__文書の抜粋__.
★ ★ ★ ★ ★ ★ ★
今井野菊さんは、その著「洩矢民族、千鹿頭神」の中で、
次のような変化を挙げている。
「千鹿頭(ちかと・ちかつ)神
各地方における宛字
千鹿戸神・近戸神・千賀頭神・親都神・智賀戸神・近外神・
智賀頭神・千賀戸神・千賀多神・千方神・智形神・
血形神・千鹿多神・智賀都神・近津神・智勝神・千勝神・
千賀津神・千鹿津神・地勝神・知勝神
今井野菊さんの千鹿頭神踏査の中間報告によると、
その分布は、長野県から発して山梨県、埼玉県、群馬県、栃木県、
茨城県といった関東から東北の福島県にまで及んでいる。
※図:千鹿頭神分布図(今井野菊『千鹿頭神』より)
その分布図を眺めると、
を発した千鹿頭神(民族)が、
まるで山岳地帯沿いに移動して行ったような感じすらうけるのである。
例えば、その一つの流れは、茅野、諏訪といった、
いわば「八ヶ岳」山麓から、山岳に沿って群馬県の「榛名山」を経て
「赤城山」へ進み、さらに「男体山」へと流れてゆく。
栃木の「男体山」を軸にして分布した千鹿頭神は、
更に「八溝山」を通過して福島県へ移動してゆく。
大雑把な見方をしても、
こうした山岳地帯沿いの移動史が予想できるのである。
それは、諏訪を追われた洩矢民族の直系としての末裔
「千鹿頭民族」とぃう空想を膨らませてゆくのだが、
狩猟採集的生活を軸とした
「山人」的イメージとしても結晶してくるのである。
★ ★ ★ ★ ★ ★ ★
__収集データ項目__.
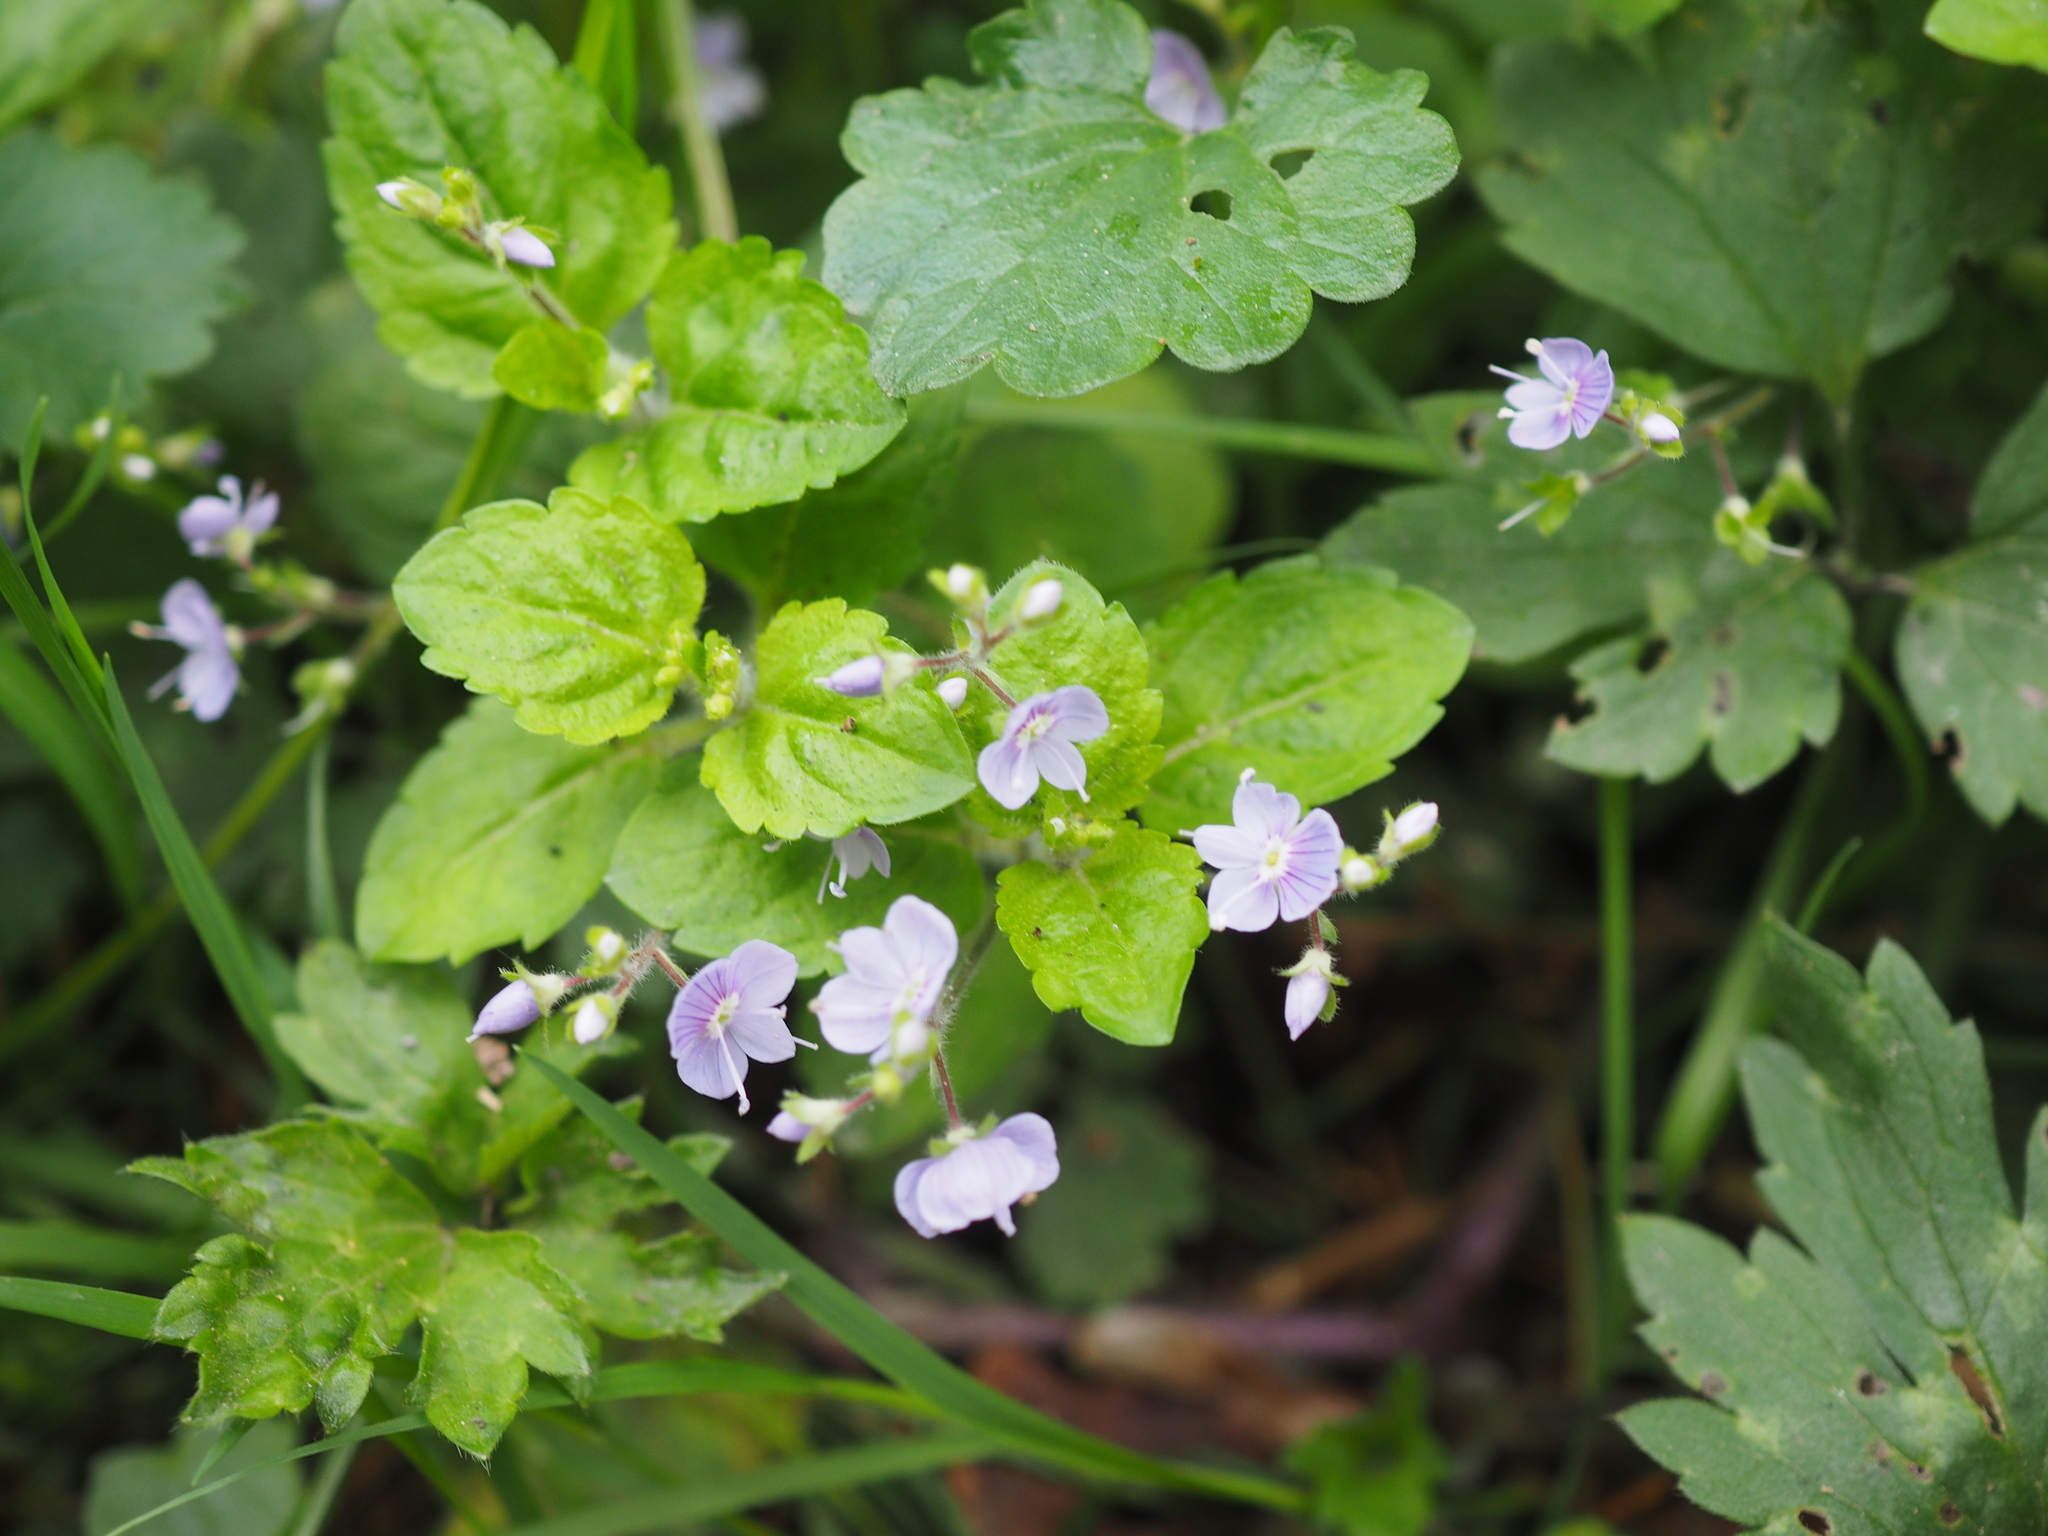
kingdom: Plantae
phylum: Tracheophyta
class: Magnoliopsida
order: Lamiales
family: Plantaginaceae
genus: Veronica
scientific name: Veronica montana
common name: Wood speedwell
★ ★ ★ ★ ★ ★ ★
__作業依頼__. 千鹿頭神の分布を論じた文章を、最後の文のあとから書き継ぐこと。

__解答欄__.
東北地方の分布が、いまだ未踏査なので、
これからの調査によらなければ何ともいえないが、
「マタギ」の生活や信仰とも、あるいは、重なりつつ、
東北にも分布しているのではないかと思われるが、
いづれにしても、
狩猟民族としての性格を色濃くもっていることは事実だ。
…略…
そして「千鹿頭・智賀都」神は、
それ以前の狩猟、採集の民族の信仰なのではなかろうか。
狩猟山賊民族としての洩矢神が、建御名方と融合し、
農耕民へと変わってゆき、
山岳民として諏訪を離れた「千鹿頭」神は、
この栃木の地で、山を下り、農耕民に変わってゆくのかもしれない。
山岳民としての山人の歴史は、時代を経るごとに力を失い、
いわば平地民と融合してしまうのではあるが、
その数少ない山人の信仰心として千鹿頭神は
行き続けてゆくのかも知れない。
山岳民としての山人の歴史は、時代をを経るごとに力を失い、
いわば、平地民と融合してしまうのではあるが、
その数少ない山人の信仰神として
千鹿頭神は行き続けてきたのであろう。
安久井さんは、そこから車を高根沢に向けた。
高根沢の御料牧場を横に見て、広大な田園地帯に入る。」
周囲を台地がかこみ、
そこから先住民の住居跡が無数に見つかっているという。
この高根沢の田園地帯に、
小児専門業として有名な「宇津救命丸」の工場がある。
安久井さんは、「宇津救命丸」の工場に行くと言うのである。
この「宇津救命丸」は、
各地にさまざまの形で残っている「家伝薬」「民間業」の一つで、
日本では有名な老舗である。
ところで、この「宇津救命丸」を創立したのは「宇津家」であり、
十六代つづいた由緒ある家柄なのである。
安久井さんは、
「宇都宮」を本来は「宇津宮」(「宇津の宮)と考えており、
何等かの形で、
この「宇津家」が関係しているのではないかとみているのであった。
古代民族(特に山岳民族)と「秘薬」との関係は、
かなり深く、洩矢民族に伝わる「一子相伝」の中にも、
この「薬法」が伝えられているのである。
洩矢民族の一子相伝の秘法
一、蟇目の神事法
一、御左口神祭祀秘法
一、大祝即位秘伝
一、御室神事秘法
一、御頭祭御符礼秘法
一、御射山神事はじめ年内七十五度の神事法秘伝
一、神長家伝「諏訪薬なる秘法」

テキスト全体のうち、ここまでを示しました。